Trade secret of village odd-job man


KL Noatay

Around a century ago, there prevailed a custom among hill people in North India of giving away their daughters in matrimony to suitors who could shell out Rs 200 to Rs 500. Gold was sold at Rs 40 a tola then. A sum of Rs 200 would provide the ghanyara slate lean-to roof for the two-room living house of the parents of the bride — the mud house earlier having a leaky straw cover only.

Puniya kanyadaan (marital alliance sans payment) was generally abstained from due to the prevalent belief that the groom’s family cared better for the bride brought home on payment than through kanyadaan. Moneyless men would go so far as to entice and abduct marriageable girls.

In that epoch, a man named Loksewak, a non-practising Brahmin, landed in our village Mandali — a remote locale where cops seldom ventured — along with an upper-caste woman brought by him from the plains. He took little time in raising a two-room mud house facing the area’s motor road. Loksewak, a harfanmaula (jack of all trades), soon earned the epithet ‘Panditji’. If there was a sick child in the neighbourhood, he would ward off the evil spirit by stirring a peacock-feather mutha around the sick one’s head, while chanting some mantras known only to him. If there was a community feast, Loksewak would be the leading chef. He smithed horseshoes and fixed mule-hooves. He tinned people’s brass utensils. And what not!

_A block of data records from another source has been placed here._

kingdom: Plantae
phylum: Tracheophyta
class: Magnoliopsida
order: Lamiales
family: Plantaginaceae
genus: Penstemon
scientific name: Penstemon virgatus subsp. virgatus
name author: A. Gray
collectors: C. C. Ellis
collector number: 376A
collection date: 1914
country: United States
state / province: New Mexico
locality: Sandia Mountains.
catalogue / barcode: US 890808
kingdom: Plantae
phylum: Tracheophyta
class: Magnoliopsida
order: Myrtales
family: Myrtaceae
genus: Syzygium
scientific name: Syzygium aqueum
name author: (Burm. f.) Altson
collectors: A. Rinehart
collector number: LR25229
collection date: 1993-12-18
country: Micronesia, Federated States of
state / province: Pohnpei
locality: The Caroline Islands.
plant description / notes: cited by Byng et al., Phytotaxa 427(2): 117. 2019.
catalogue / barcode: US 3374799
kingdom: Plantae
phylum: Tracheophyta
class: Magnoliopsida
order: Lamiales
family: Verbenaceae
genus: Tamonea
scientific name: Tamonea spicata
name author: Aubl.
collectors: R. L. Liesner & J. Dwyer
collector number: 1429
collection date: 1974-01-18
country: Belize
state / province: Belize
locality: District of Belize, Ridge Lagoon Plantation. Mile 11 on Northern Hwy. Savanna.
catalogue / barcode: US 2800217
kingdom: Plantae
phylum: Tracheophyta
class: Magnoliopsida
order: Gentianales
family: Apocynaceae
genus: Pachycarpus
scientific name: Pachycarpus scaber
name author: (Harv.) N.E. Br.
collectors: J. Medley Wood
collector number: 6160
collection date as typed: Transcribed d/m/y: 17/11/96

One day, the clutch wire of my Royal Enfield slipped out. A spare one was required to be procured from an auto agency 100 miles away — involving two-day up-and-down hitch-hiking. I could ill-afford that. I approached Panditji for a possible jugaad. While he busied himself with my clutch wire, an elderly woman walked into his in-house smithy with a hurricane lantern in her hand. She complained that the wick-wheel of the lantern was not functioning. Panditji bid her to leave the lantern and come for it the next day.

The departing woman had barely gone out of sight when Loksewak, putting aside my half-done clutch wire, took the lantern. He opened its wick-holder, scratched off the carbon layer atop it and the wick started moving up and down like that of a brand-new product. As the harfanmaula was about to give finishing touches to my clutch wire, I asked him why had he asked the woman to come the next day when he knew that he could fix the defect in her lantern in a jiffy. ‘It is a trade secret,’ he said, leaving me mystified.